Car Wash

Something I enjoy doing (but don’t do as often as I should due to its time-consuming nature) is washing my car. Knowing how dirty, grimy, bug-encrusted the exterior body was before, it’s always nice to look back and see it looking sparkly and shiny. Clean once again, if only for a little while. 

I tell you this because, as I was washing my car recently, I thought that a lot of Christians probably think that this is what salvation is like. We come to Jesus and He washes our sins away, but we will soon become dirty again and we must work to become clean again and to remain in that state. 

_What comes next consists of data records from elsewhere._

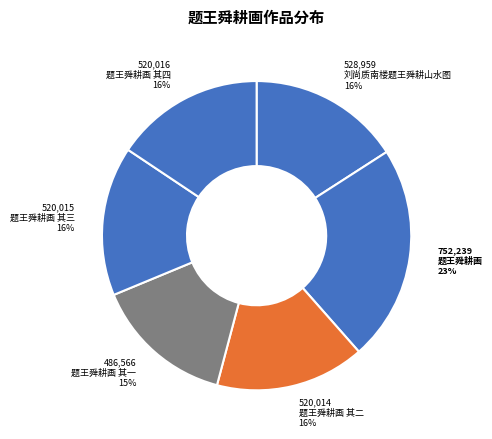

Does any single category account for the majority?

No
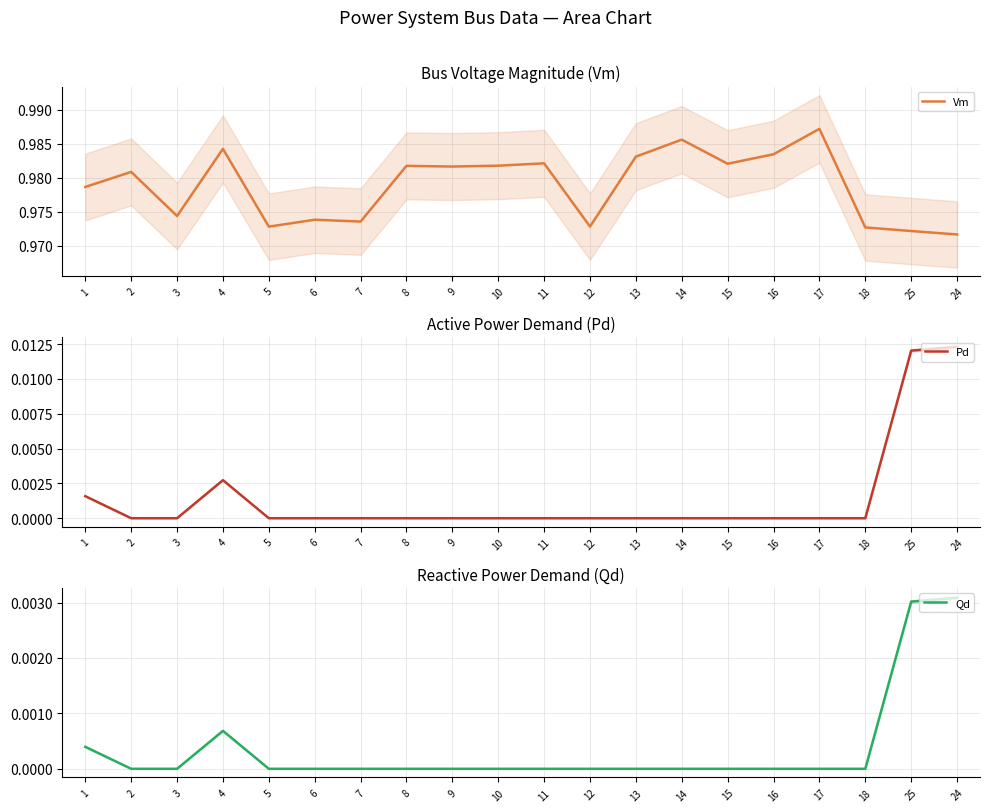

Reading left to right, transcribe all the data shown in this chart.

Vm: 1=1.0	2=1.0	3=1.0	4=1.0	5=1.0	6=1.0	7=1.0	8=1.0	9=1.0	10=1.0	11=1.0	12=1.0	13=1.0	14=1.0	15=1.0	16=1.0	17=1.0	18=1.0	25=1.0	24=1.0
Pd: 1=0.0	2=0.0	3=0.0	4=0.0	5=0.0	6=0.0	7=0.0	8=0.0	9=0.0	10=0.0	11=0.0	12=0.0	13=0.0	14=0.0	15=0.0	16=0.0	17=0.0	18=0.0	25=0.0	24=0.0
Qd: 1=0.0	2=0.0	3=0.0	4=0.0	5=0.0	6=0.0	7=0.0	8=0.0	9=0.0	10=0.0	11=0.0	12=0.0	13=0.0	14=0.0	15=0.0	16=0.0	17=0.0	18=0.0	25=0.0	24=0.0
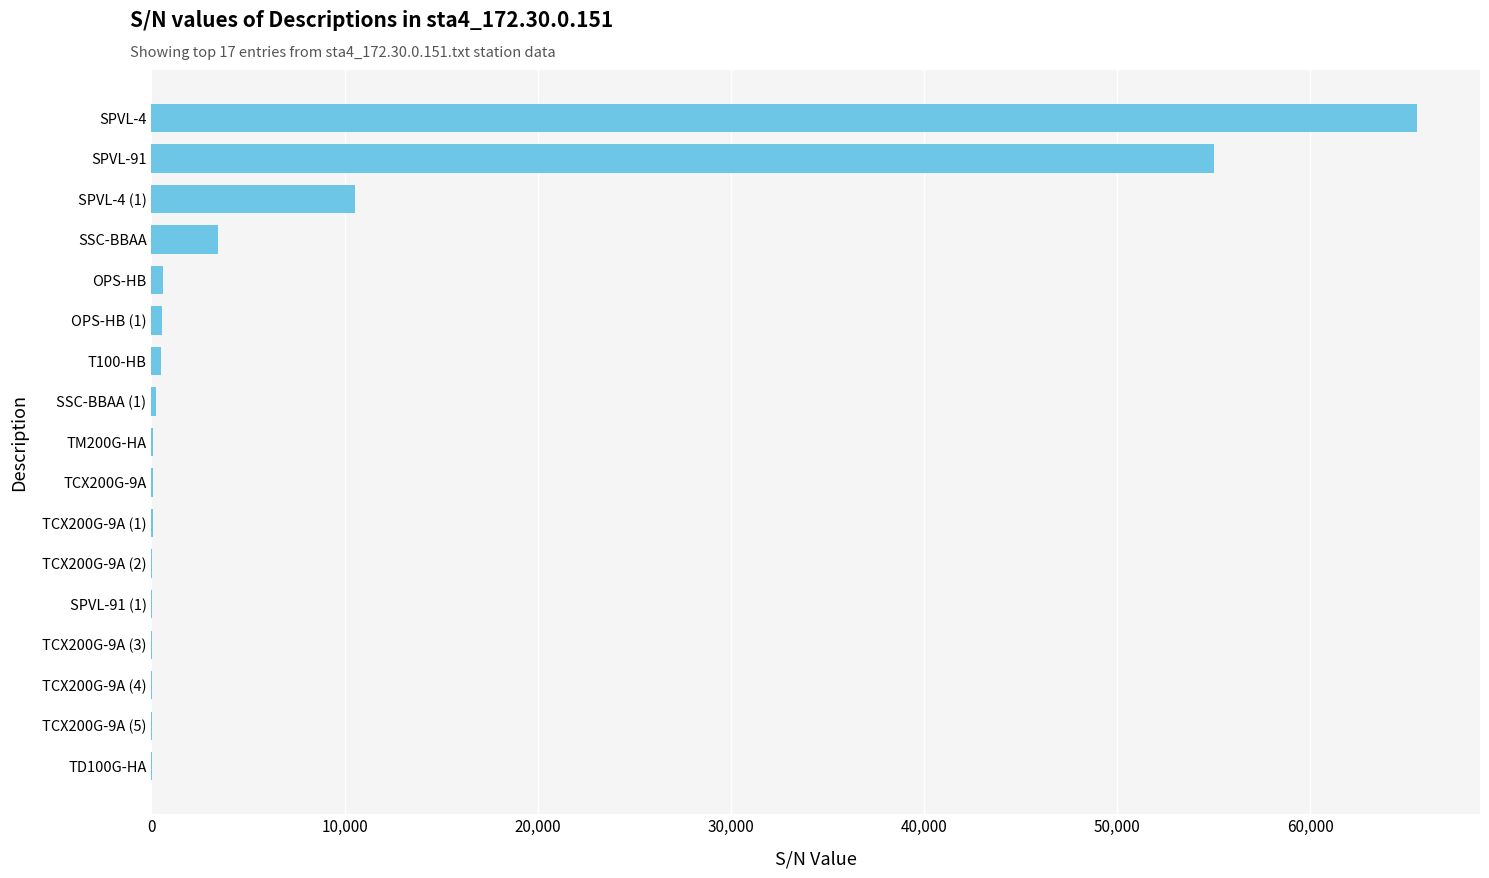

What is the maximum value shown in the chart?

65520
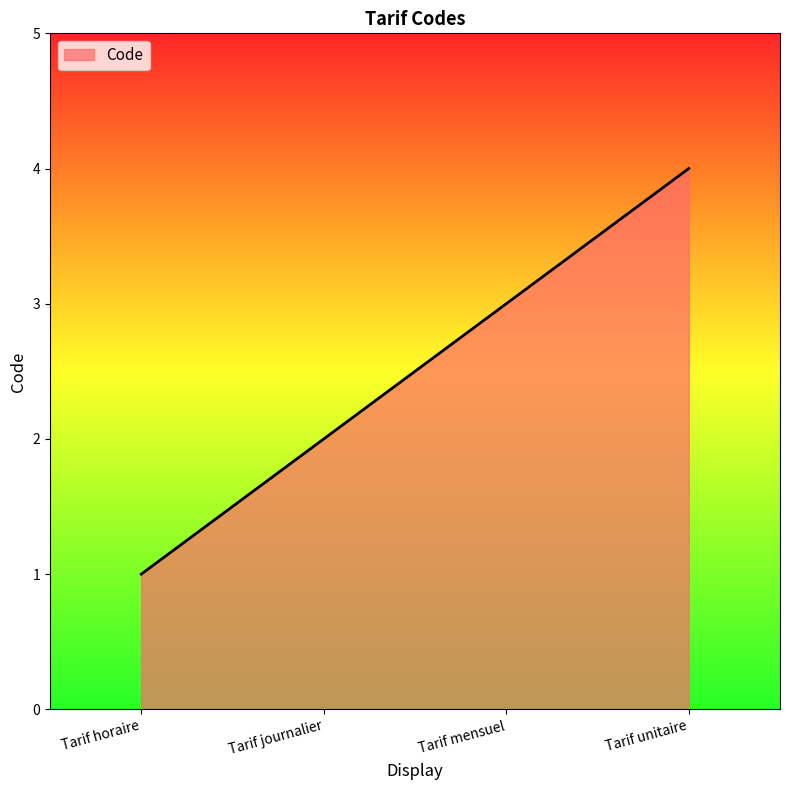

List the labels in order of value, smallest first.

Tarif horaire, Tarif journalier, Tarif mensuel, Tarif unitaire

There are verses that talk about the washing away of sins, and this is a beautiful, Biblical truth. However, when our sins are washed away, they are gone once and for all. 1 John 1:9 says that “If we confess our sins, he is faithful and just to forgive us our sins and to cleanse us from all unrighteousness.” When we confess our sins to Jesus, He forgives us and cleanses us from all of them. 

However, many people may walk under the false assumption that we weren’t completely cleansed, or maybe that we have to keep trying to stay clean. This, however, is an inaccurate picture of the gospel. While we are called to confess our sins to Christ, when we come to Him in faith for salvation, Jesus once and for all cleanses us of all of our sins. 

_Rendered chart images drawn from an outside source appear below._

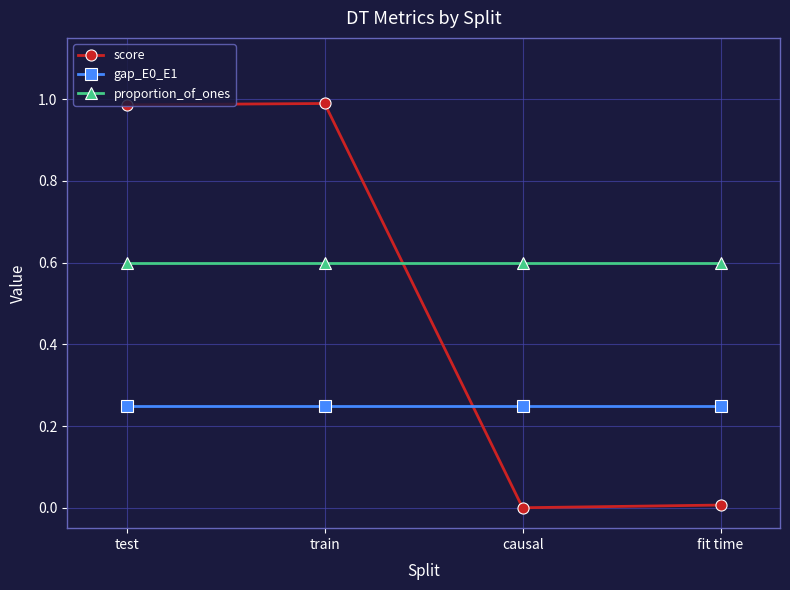

How many positive values does the score series have?

3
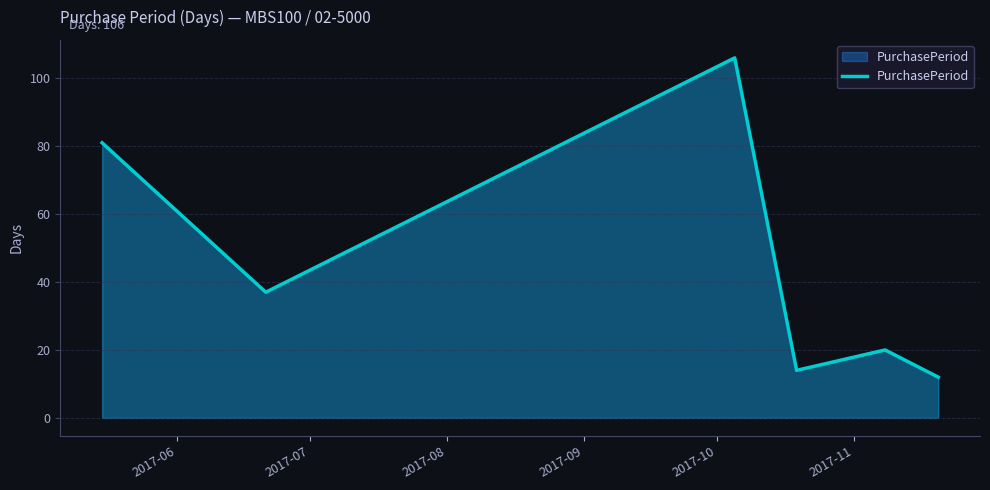

What is the difference between the maximum and minimum values?

94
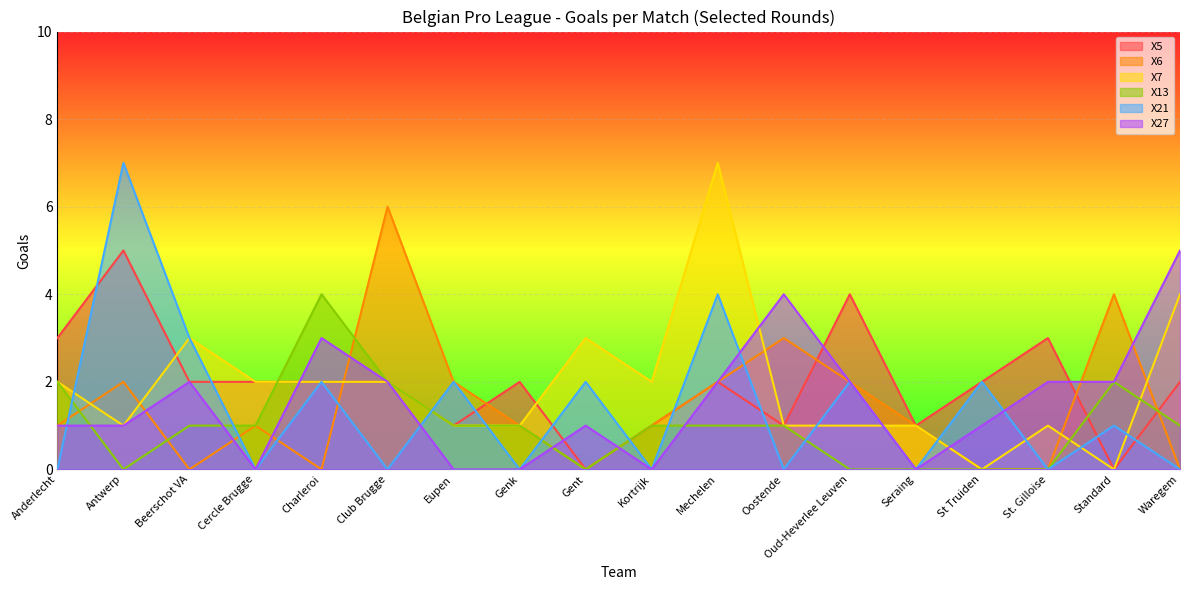

The value of X13 at Mechelen is 1. True or false?

True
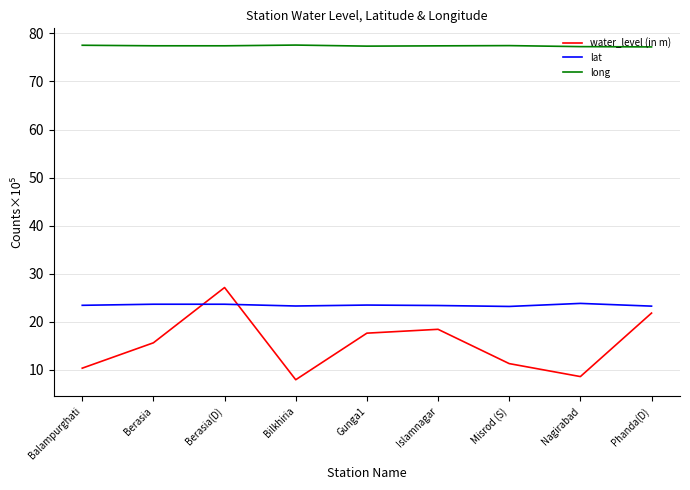

What is the maximum value shown in the chart?

77.6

The Bible says that we “were dead in the trespasses and sins in which [we] once walked” (Ephesians 2:1-2a). See, we weren’t just a car with a few dirty spots on it; we were a broken-down car, incapable of running and sitting in the junkyard. What good would it do to wash a car like that? Sure, it might look a little better, but that doesn’t change its condition. A car like this doesn’t need to be cleaned up; it needs to be made new. 

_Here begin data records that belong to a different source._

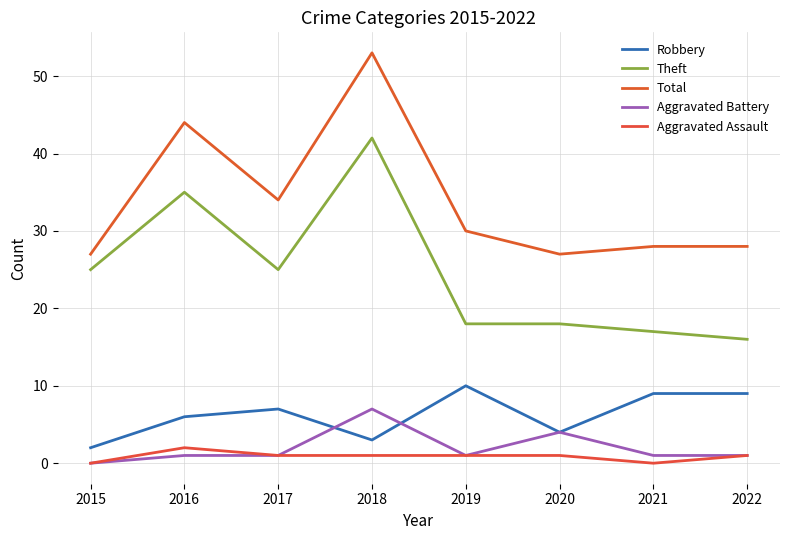

What is the sum of all Theft values?

196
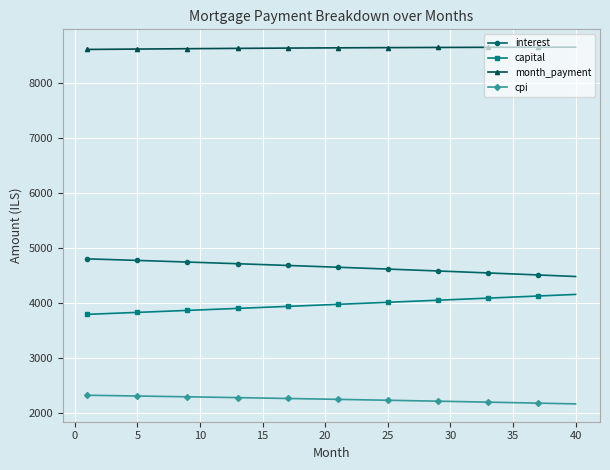

Which series has the largest total across all categories?

month_payment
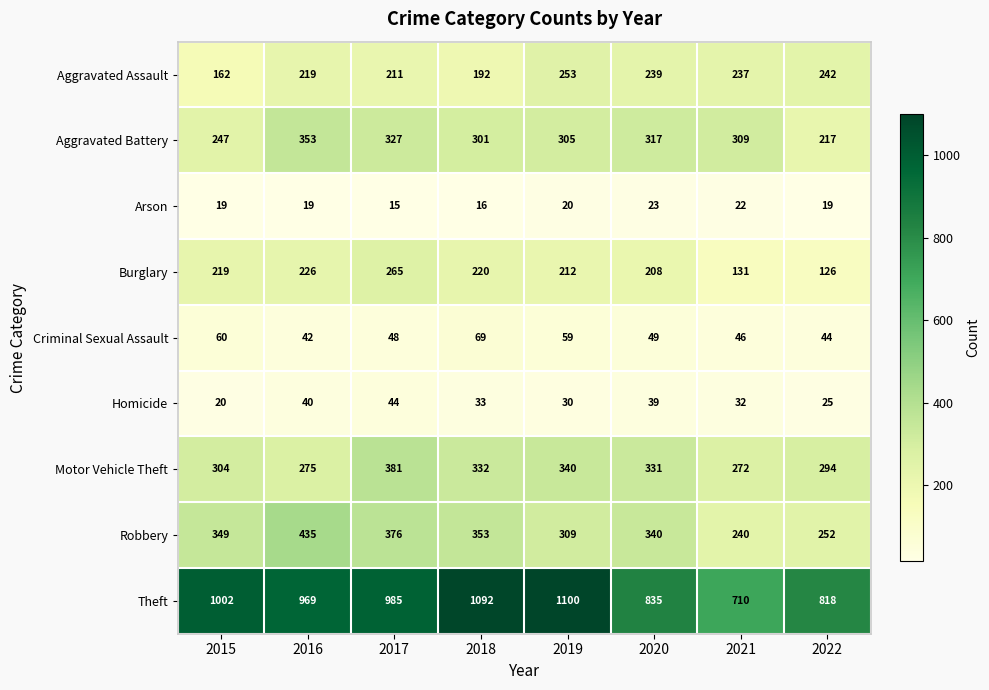

What is the total value across all series at 2015?

2382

Now, I am not a car person. I don’t know the first thing about motors, engines, or different models. But I have heard people talk about the process of restoring a car. They take off all the old parts and replace them with new ones. They essentially rebuild the car so that it is like a new vehicle. This, I believe, is a more accurate portrayal of Christ’s work when someone comes to Him for salvation. 

Paul writes in 2 Corinthians 5:17, “Therefore, if anyone is in Christ, he is a new creation. The old has passed away; behold, the new has come.” But why is this possible? If we are so sinful and in this broken condition where we cannot clean or fix ourselves, why can we can be made new in Christ? This is because Jesus took on our sin so that we could have His right standing with God. “For our sake he made him to be sin who knew no sin (Jesus), that in him we might become the righteousness of God” (2 Corinthians 5:21).

Stop trying to clean up your own life. Stop trying to work to be washed. The Bible says that we are saved by grace through faith, “not a result of works” (Ephesians 2:9a). All you have to do is come to Christ, confess Him as Lord and believe in Him, and He will make you new, restore you, and redeem you, once and for all.